14 agosto 2026
Cada seis horas se ataca un centro de salud en el mundo
Compartir esto:

GINEBRA – En todo el mundo el sector sanitario ha sufrido más de 10 000 ataques en los últimos ocho años, prácticamente uno cada seis horas y en medio de conflictos armados o de campañas de salud contra epidemias, indicó este viernes 14 un reporte de la Organización Mundial de la Salud (OMS).

El organismo de las Naciones Unidas para la salud mantiene un sistema de vigilancia para detectar ataques contra la atención médica, que incluye hospitales y otras instalaciones, personal y pacientes, ambulancias y otros medios de transporte, así como almacenes y suministros.
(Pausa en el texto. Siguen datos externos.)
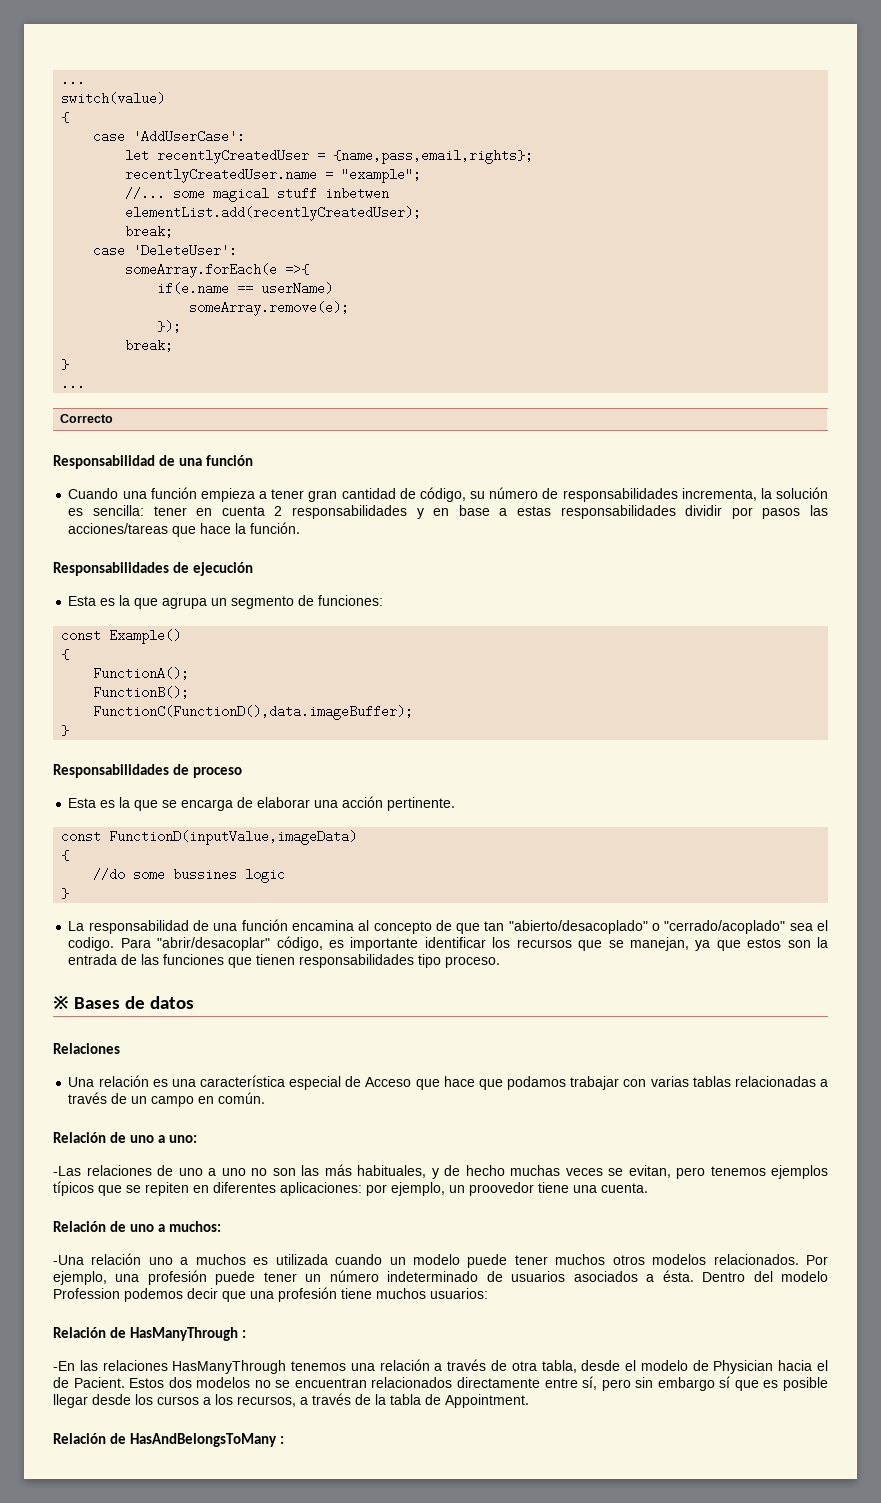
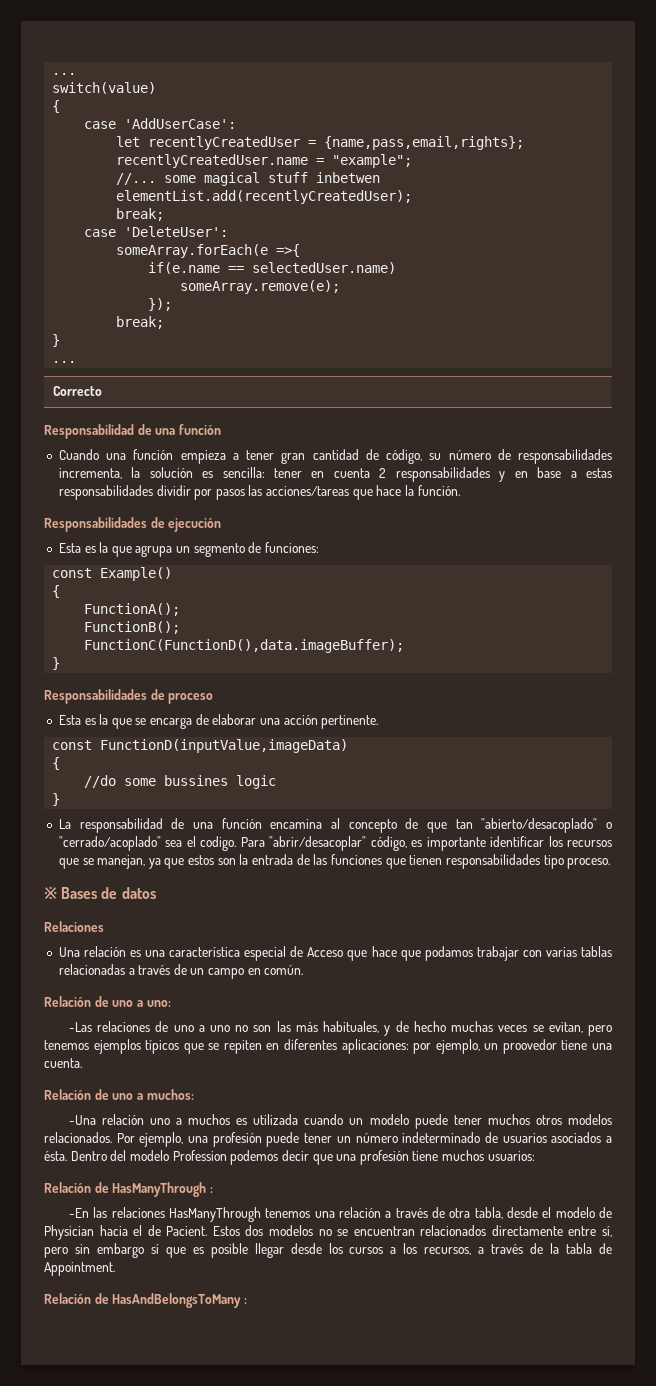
[261,282,334,295] userName) -> [252,262,397,274] selectedUser.name)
Desde 2018 se han reportado más de 10 400 de esos ataques en 29 países y territorios, que han dejado aproximadamente 5700 muertos y más de 8.000 heridos.
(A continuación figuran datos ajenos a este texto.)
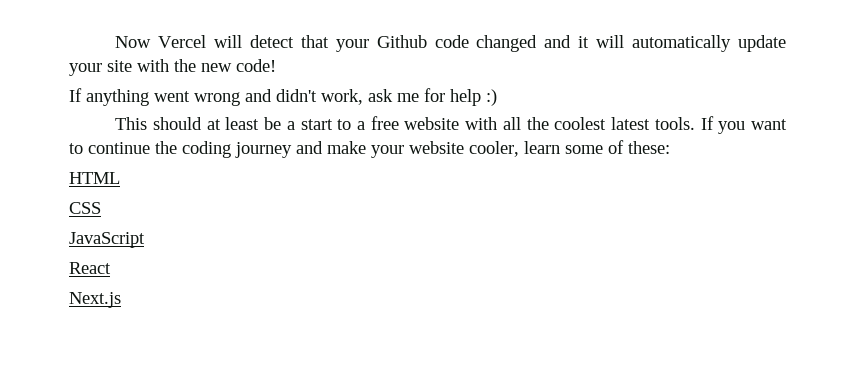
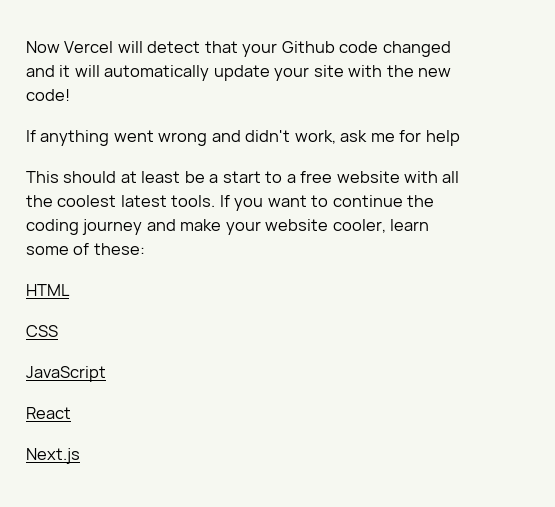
[486,89,497,106] :) -> (460, 138) none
Hasta la fecha, nadie ha rendido cuentas por los atentados.

Tan solo entre enero y agosto de este año, la OMS registró más de 900 ataques que provocaron al menos 900 muertes y más de 1400 heridos, lo que supone una tasa de más de cuatro ataques al día.

La mayoría de los incidentes se produjeron en Ucrania, Líbano y el territorio palestino ocupado, pero también en otros lugares como Myanmar, Irán, Sudán, la República Democrática del Congo, Sudán del Sur, Rusia, Siria y Nigeria.

“Lo que estamos presenciando son múltiples formas de violencia”, dijo Altaf Musani, director de la OMS para la Gestión Humanitaria y de Desastres, en una rueda de prensa en esta ciudad suiza.

Según afirmó, las armas pesadas fueron el medio de ataque más frecuentemente denunciado en 2026, “seguidas de la destrucción de la atención sanitaria y, por supuesto, la violencia psicosocial”.

Además, durante este período se registraron 44 incidentes relacionados con el secuestro, arresto o detención de personal sanitario y pacientes. La detención de personal sanitario representó la mayoría de los casos, afectando a 94 personas.

Musani recalcó que, si bien estas cifras son importantes, no cuentan toda la historia: “Cuando un hospital es atacado, el impacto no solo afecta a las personas que se encuentran dentro del hospital ese día”, explicó.

“Es el paciente quien no puede recibir atención médica mañana. Es la ambulancia que no puede realizar la siguiente derivación. Es el trabajador de la salud, quien no puede regresar al trabajo, o el suministro de medicamentos que ya no puede llegar a los centros de salud, expuso Musani.

El hecho de que los ataques tengan consecuencias de gran alcance y a largo plazo está respaldado por pruebas contundentes, sostuvo Musani.

Citó un estudio de 69 ataques en el noroeste de Siria -donde persisten luchas entre facciones al cabo de una década de guerra civil-, el cual reveló que las consultas ambulatorias disminuyeron 51 % al día siguiente de cada ataque, y que esa reducción se prolongó hasta 37 días.

En Sudán -donde dos ejércitos rivales libran una lucha desde abril de 2023-, 37 % de las instalaciones no funcionaban según los informes de 2026, mientras que solo el tres por ciento de las instalaciones evaluadas ofrecían atención hospitalaria.

Mientras tanto, los 36 hospitales de la palestina Franja de Gaza resultaron dañados -durante dos años de guerra de Israel contra la milicia Hamas-, y solo la mitad permanece parcialmente operativa. La atención primaria de salud se ha visto afectada de manera similar.

Desde el inicio del conflicto en Ucrania, la OMS verificó más de 3000 ataques que afectaron a centros sanitarios, ambulancias, almacenes y cadenas de suministro.

Y ya se verificaron 12 ataques contra el sistema sanitario en el este de la República Democrática del Congo desde que ese país declaró el actual brote de ébola en mayo, lo que ha interrumpido la respuesta a la epidemia en el oriente congoleño.

“No se trata simplemente de estadísticas”, dijo Musani. “Detrás de cada porcentaje hay un paciente. Detrás de cada instalación dañada hay un servicio perdido. Detrás de cada servicio interrumpido alguien se quedará sin atención médica”, expresó.

Además, los ataques también pueden sembrar el miedo, impidiendo que las personas busquen atención médica y que los profesionales de la salud acudan a trabajar, al tiempo que disminuyen la confianza de la comunidad.

Pidió a nombre de la OMS que se visibilicen las consecuencias humanas, que se utilicen pruebas para proteger la atención sanitaria y a las personas que dependen de ella, y que se exijan responsabilidades a las partes en conflicto.

Un periodista preguntó si alguien había rendido cuentas por los ataques. Musani afirmó que, de los más de 10 000 incidentes verificados mencionados, “ni uno solo ha sido sometido a la justicia”.